Stochastic Bookmark

abstruse unfinished commentary

about correspondence


The Bookshelf of Good Intentions (slight return)

Ten years or so ago I made a little list that I've got through for the most part in the meantime. Of course it's not static, despite some items' persistence (like Eliot's Daniel Deronda or the remainder of The Canterbury Tales), and some things lead to others (eg Genji to Heike and Ise [and 100 Poets]), while others arrive with a thud (such as John E Woods' Arno Schmidt's Bottom's Dream). But it is not my purpose to update much less chronicle; rather, it's to mark a confluence that has allowed me to put a dent in the list.

Long absent from my list was Adam Mickiewicz's Pan Tadeusz, for lack of a translation not mired in period furnishings. Luckily for me, translator Bill Johnston felt similarly, and did something about it, and so too did Archipelago Books, for whom he'd also done Magdalena Tulli, Wiesław Myśliwski, Witold Gombrowicz & Tadeusz Różewicz (and, elsewhere, Andrzej Stasiuk and Tomasz Różycki) (all of which I'd read, many of which garnered prizes; I regret not being able to read Stanislaw Lem's Solaris, available only as audiobook). Johnston brings out how Mickiewicz subverts the epic form with elegiac comedy, sharing something of the sensitivities of Byron's Don Juan (as he remarked in a presentation at Poet's House in NYC last month). So this was the briefest of residencies on the BoGI, but prompted a further displacement ...

... since I figured, as long as I'm doing foundational national literature from the second quarter of the 19th century, what about Alessandro Manzoni's The Betrothed? Looking back 2 centuries rather than 2 decades (as Mickiewicz did), it also looked forward to unifying the Italian language (if not the Risorgimento, however alert to then contemporary echoes). Now, this ordinarily ain't my cuppa, à la Scott and all, but the first quarter to third displayed a mastery before threads started to fray, and Bruce Penman's translation made even the slogging bits tolerable.

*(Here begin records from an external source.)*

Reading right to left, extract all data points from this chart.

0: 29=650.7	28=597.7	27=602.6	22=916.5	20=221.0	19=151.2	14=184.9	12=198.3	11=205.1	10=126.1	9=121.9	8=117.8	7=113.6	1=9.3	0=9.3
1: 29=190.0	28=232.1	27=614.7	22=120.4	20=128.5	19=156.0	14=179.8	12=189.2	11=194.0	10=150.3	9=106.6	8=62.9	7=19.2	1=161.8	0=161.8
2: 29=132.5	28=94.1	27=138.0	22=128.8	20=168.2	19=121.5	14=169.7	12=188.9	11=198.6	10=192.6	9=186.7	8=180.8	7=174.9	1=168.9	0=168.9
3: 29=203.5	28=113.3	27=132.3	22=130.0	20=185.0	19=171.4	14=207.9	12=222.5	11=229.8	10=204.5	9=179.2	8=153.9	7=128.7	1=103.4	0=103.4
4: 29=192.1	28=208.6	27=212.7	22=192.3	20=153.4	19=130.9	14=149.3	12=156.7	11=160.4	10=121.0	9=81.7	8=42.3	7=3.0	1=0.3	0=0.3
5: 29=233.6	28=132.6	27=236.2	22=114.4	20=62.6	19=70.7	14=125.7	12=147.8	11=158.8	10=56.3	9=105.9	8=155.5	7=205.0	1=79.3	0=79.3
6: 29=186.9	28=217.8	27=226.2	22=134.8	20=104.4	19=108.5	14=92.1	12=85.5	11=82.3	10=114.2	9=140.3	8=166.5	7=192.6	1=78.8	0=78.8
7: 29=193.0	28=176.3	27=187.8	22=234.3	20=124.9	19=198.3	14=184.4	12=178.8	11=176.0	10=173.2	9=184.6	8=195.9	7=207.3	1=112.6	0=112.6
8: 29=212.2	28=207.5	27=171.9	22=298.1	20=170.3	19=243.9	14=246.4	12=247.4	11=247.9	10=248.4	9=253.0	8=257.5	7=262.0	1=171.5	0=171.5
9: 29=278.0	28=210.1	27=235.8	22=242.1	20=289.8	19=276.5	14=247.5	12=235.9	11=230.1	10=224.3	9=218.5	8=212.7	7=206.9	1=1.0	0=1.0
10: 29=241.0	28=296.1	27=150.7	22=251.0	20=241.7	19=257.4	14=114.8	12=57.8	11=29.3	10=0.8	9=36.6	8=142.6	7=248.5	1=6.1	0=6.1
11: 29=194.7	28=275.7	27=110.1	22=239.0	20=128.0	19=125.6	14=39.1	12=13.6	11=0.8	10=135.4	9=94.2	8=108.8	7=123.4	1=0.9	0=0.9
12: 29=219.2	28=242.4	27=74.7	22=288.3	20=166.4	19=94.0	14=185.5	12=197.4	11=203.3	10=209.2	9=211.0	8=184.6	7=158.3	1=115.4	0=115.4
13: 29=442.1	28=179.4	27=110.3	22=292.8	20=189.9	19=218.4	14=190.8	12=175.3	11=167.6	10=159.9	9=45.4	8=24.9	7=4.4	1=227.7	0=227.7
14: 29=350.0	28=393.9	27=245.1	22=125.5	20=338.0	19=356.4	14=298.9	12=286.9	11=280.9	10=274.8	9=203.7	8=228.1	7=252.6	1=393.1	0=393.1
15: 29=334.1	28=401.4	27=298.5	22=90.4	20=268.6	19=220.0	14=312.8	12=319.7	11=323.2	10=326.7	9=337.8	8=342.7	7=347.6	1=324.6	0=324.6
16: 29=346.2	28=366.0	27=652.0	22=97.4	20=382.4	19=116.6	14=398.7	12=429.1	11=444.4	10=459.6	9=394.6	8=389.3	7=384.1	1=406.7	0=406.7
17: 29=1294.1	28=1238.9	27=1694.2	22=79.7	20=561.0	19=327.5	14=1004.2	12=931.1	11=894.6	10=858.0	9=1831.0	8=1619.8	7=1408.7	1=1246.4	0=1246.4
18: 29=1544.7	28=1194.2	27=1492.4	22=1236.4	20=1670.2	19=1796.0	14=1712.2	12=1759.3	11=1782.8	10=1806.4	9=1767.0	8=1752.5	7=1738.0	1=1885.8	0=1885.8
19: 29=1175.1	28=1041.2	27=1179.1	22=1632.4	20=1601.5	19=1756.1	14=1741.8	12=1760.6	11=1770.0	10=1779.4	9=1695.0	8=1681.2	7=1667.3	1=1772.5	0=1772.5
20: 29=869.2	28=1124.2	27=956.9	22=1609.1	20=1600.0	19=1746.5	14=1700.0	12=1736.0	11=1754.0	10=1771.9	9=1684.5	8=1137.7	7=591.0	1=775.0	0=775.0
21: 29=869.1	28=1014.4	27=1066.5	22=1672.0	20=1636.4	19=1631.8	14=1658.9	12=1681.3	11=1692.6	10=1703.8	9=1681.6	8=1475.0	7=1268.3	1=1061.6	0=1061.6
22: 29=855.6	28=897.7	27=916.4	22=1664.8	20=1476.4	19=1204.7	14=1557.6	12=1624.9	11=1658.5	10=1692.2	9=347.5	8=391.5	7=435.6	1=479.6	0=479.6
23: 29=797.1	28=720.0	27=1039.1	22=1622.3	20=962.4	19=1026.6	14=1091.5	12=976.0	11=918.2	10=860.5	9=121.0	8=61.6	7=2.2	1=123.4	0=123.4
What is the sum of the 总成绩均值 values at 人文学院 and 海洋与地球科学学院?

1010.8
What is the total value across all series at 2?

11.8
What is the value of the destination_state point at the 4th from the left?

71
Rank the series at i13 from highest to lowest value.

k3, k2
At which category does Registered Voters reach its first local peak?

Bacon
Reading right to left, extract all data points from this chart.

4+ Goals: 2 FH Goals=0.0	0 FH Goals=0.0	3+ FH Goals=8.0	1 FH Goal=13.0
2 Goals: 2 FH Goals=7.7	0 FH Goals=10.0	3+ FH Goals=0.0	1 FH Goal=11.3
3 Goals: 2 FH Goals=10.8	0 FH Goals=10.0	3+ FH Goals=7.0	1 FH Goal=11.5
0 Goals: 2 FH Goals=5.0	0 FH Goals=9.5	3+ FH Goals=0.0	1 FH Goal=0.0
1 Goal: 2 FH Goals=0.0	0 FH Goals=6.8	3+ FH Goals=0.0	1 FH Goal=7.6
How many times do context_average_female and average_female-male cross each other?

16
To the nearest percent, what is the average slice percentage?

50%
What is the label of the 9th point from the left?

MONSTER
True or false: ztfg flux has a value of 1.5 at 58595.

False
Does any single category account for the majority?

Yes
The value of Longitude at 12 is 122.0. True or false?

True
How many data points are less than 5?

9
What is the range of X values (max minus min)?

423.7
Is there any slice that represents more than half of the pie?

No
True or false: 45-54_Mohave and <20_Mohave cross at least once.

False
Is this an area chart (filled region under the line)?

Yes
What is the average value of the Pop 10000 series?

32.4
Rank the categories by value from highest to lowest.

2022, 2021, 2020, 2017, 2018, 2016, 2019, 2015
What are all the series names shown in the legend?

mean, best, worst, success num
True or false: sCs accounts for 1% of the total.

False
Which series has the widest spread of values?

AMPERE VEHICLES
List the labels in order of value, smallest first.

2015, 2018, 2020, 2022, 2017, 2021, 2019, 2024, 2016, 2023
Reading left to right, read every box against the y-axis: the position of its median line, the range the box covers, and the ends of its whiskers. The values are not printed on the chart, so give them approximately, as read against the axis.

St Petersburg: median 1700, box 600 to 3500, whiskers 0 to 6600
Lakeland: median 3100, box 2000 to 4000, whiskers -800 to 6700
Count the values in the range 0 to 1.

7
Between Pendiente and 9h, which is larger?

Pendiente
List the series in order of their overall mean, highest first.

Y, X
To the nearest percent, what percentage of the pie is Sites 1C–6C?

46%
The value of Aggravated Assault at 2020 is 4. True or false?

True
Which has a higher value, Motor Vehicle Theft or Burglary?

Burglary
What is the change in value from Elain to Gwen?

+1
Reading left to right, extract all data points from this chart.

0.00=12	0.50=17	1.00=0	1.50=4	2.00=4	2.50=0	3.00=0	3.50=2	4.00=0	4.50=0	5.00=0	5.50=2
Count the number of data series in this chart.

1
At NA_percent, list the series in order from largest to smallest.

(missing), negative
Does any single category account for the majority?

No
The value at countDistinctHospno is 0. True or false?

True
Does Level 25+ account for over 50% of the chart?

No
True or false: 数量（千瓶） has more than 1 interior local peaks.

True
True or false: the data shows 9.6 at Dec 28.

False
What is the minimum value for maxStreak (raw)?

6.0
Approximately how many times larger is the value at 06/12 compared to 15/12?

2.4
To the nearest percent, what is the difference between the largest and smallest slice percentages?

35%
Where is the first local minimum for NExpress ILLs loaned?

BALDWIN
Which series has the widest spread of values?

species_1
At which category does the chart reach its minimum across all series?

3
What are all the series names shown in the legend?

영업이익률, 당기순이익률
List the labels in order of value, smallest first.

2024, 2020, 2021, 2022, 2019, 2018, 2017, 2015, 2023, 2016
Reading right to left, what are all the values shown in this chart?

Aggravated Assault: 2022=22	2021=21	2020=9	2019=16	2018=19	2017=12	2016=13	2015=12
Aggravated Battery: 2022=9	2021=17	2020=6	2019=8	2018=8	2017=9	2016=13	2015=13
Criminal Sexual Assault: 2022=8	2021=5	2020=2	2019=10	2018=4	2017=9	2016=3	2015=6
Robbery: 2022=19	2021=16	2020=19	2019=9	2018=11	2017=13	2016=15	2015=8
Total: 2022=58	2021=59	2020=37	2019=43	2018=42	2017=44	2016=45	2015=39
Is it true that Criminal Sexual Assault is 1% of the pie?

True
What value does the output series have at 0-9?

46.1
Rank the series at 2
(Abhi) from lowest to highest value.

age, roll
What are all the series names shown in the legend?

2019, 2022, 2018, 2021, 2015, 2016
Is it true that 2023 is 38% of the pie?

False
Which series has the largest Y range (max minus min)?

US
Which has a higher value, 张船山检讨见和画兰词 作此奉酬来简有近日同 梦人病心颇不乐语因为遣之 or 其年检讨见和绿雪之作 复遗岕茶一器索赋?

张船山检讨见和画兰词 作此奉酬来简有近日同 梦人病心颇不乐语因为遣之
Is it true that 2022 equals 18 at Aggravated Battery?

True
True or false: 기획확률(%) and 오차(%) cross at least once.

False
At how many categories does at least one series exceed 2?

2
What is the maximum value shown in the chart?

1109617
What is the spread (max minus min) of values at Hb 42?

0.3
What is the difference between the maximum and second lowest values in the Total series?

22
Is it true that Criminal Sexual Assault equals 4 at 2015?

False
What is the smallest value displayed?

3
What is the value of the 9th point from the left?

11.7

Continuing with the impetus of the 1830ish theme, I've queued up my long-deferred Pushkin project (see top link), Nabokov's detailing of Eugene Onegin, along with the Little Tragedies (hey another Don Juan subref! yes that had its moment on the BoGI too). Moreso than Manzoni or Mickiewicz (a friend of his), Pushkin remains a presence in the national literature, particularly due to its penchant for incorporating its precursors (eg Dovlatov, Bitov). Not quite yet, other things to attend to, but as New Year's resolutions go, I think this one will be seen through.